Document excerpt
===
Last modified 2 years ago

#54761 new enhancement

Save the prefered language from login page (since WP5.9)

Reported by: sebastienserre's profile sebastienserre Owned by:
Milestone: Future Release Priority: normal
Severity: normal Version: 5.9
Component: Login and Registration Keywords: 2nd-opinion early has-patch needs-testing
Focuses: administration Cc:

Description

Hello,

On WP5.9 a language switcher is added in the wp-login.php. Here is the dev note by @audrasjb https://make.wordpress.org/core/2021/12/20/introducing-new-language-switcher-on-the-login-screen-in-wp-5-9/

I think it should be great if choosing a language here will update the Language user meta to display the back-office in the same language as previously chosen.

As per 1st test made, this doesn't currently update.

Attachments (1)

54761.patch (786 bytes) - added by ravipatel 2 years ago.
Cookie based we can change user_meta locate when user select language before the login.

Download all attachments as: .zip

Change History (14)

#1 @swissspidy
3 years ago

Interesting idea! Personally, for me as a user that would be a bit unexpected. For example Facebook does not do this either.

It would be good to collect some user feedback on this and compare with other platforms.

#2 @sebastienserre
3 years ago

Yes, good idea to collect feedbacks.
In my mind it's logical, I select a language to log in... why once logged in I have another language served ?
That's not because others do something, it's the truth (IMO).

#3 @Webaxones
3 years ago

I hadn't seen that this choice was limited to the login page, and I really wonder about the logic behind such a choice: who wants to specify a language for the login page and stay in another on the administration?
This is not a criticism but a question :)
As a user, if I change the language, I want it to be used everywhere. My multilingual clients too. Otherwise I will have to deactivate this option because they will not understand it.

#4 @swissspidy
3 years ago

who wants to specify a language for the login page and stay in another on the administration?

That‘s not the idea behind this.

Let‘s say my user language here on WordPress.org is Spanish.
===
Written task 1
Return the passage of the ticket on the login-page language switcher from "On WP5.9 a language" to "before the login.", copied word for word.
===
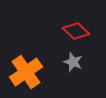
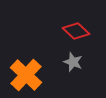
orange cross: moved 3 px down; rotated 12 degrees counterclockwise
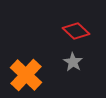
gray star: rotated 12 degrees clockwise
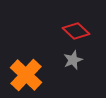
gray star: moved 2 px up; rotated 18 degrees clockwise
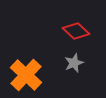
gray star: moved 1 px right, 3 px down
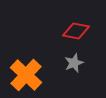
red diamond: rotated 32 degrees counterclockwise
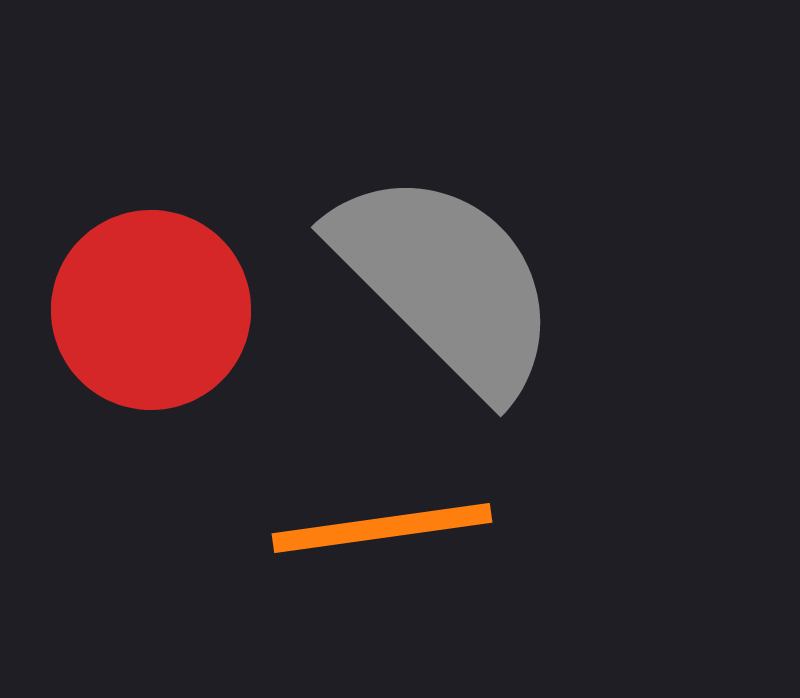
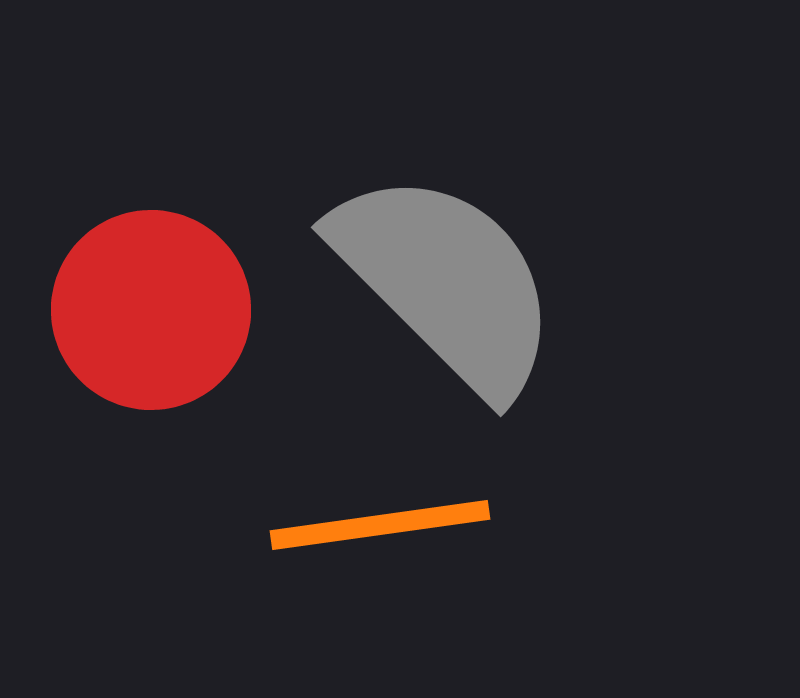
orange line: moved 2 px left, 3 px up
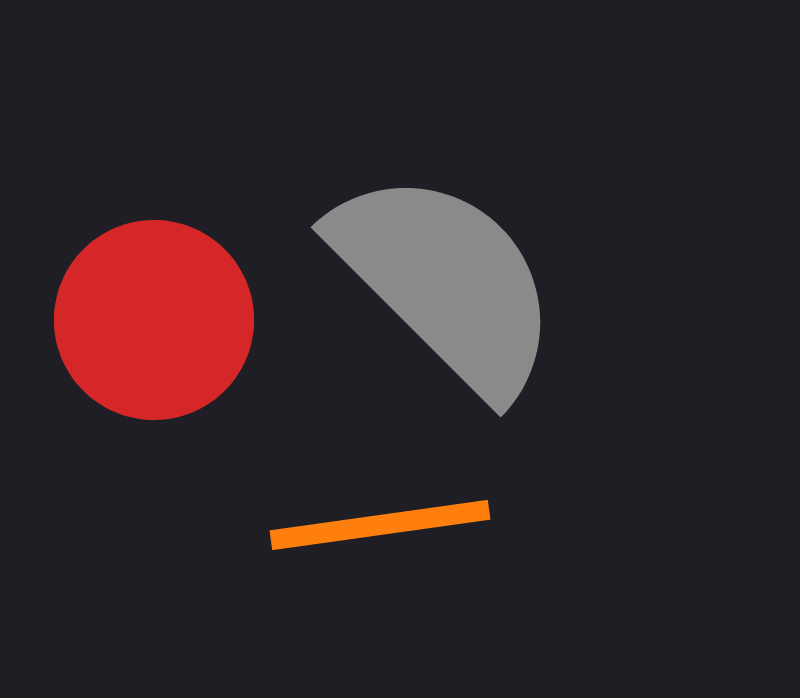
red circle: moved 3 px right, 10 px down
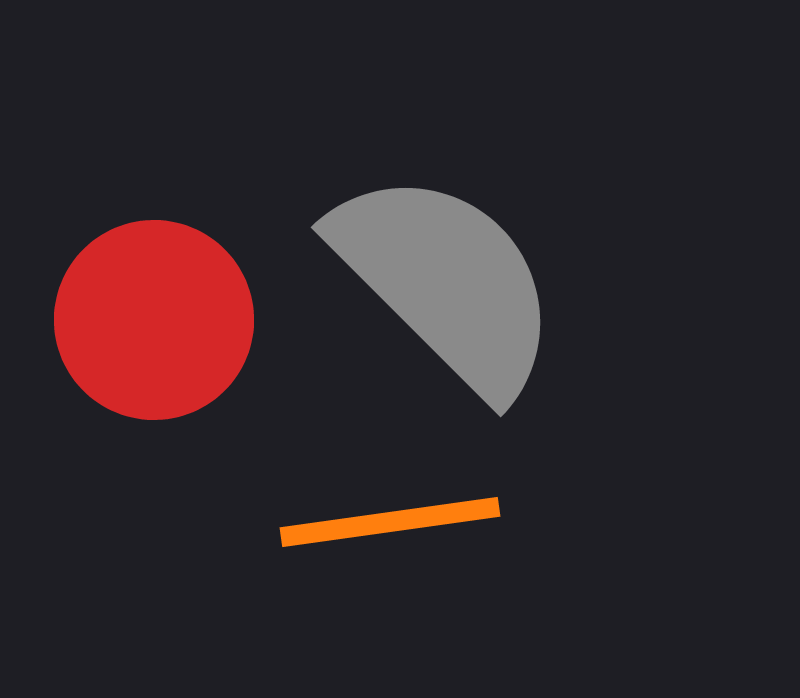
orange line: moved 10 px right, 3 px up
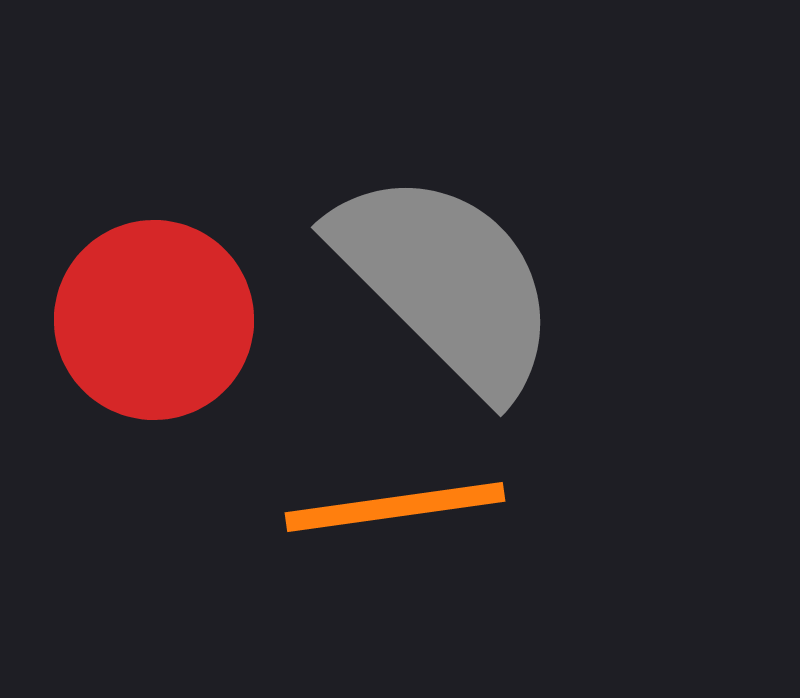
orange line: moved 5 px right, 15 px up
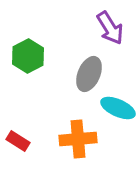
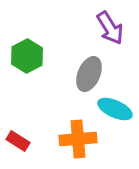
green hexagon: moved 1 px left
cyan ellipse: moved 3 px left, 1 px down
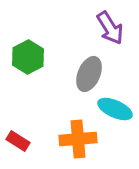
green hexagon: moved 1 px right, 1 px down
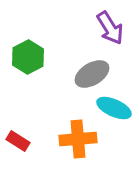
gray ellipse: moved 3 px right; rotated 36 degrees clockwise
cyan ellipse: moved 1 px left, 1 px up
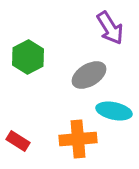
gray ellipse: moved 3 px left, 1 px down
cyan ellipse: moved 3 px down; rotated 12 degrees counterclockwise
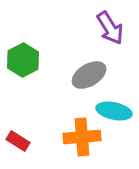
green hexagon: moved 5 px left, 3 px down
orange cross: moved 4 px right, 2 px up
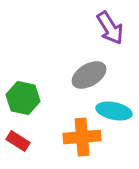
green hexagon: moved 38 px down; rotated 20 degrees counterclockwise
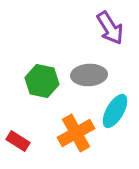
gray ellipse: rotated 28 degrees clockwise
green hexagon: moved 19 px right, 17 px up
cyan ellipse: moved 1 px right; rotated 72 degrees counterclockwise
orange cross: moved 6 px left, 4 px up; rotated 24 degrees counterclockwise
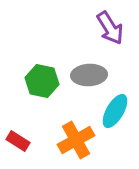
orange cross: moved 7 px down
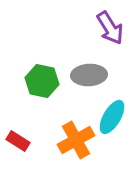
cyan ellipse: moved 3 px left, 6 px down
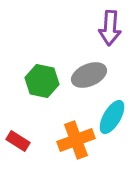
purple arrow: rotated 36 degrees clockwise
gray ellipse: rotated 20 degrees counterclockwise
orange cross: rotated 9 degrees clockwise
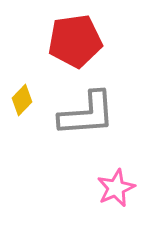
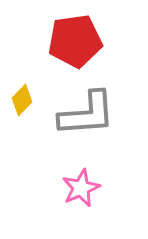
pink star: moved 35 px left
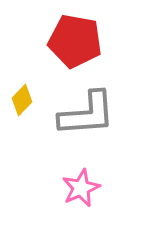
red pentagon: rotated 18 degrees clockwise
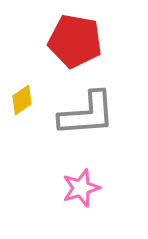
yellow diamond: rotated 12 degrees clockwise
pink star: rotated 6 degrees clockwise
===
Written task 2
Rewrite the records from the line with "yellow diamond: rotated 12 degrees clockwise" through the last line of the records, replacing "rotated" with "turned" and leaving everything else unchanged. Give only those lines.

Full response 1
On WP5.9 a language switcher is added in the wp-login.php. Here is the dev note by @audrasjb https://make.wordpress.org/core/2021/12/20/introducing-new-language-switcher-on-the-login-screen-in-wp-5-9/

I think it should be great if choosing a language here will update the Language user meta to display the back-office in the same language as previously chosen.

As per 1st test made, this doesn't currently update.

Attachments (1)

54761.patch (786 bytes) - added by ravipatel 2 years ago.
Cookie based we can change user_meta locate when user select language before the login.

Full response 2
yellow diamond: turned 12 degrees clockwise
pink star: turned 6 degrees clockwise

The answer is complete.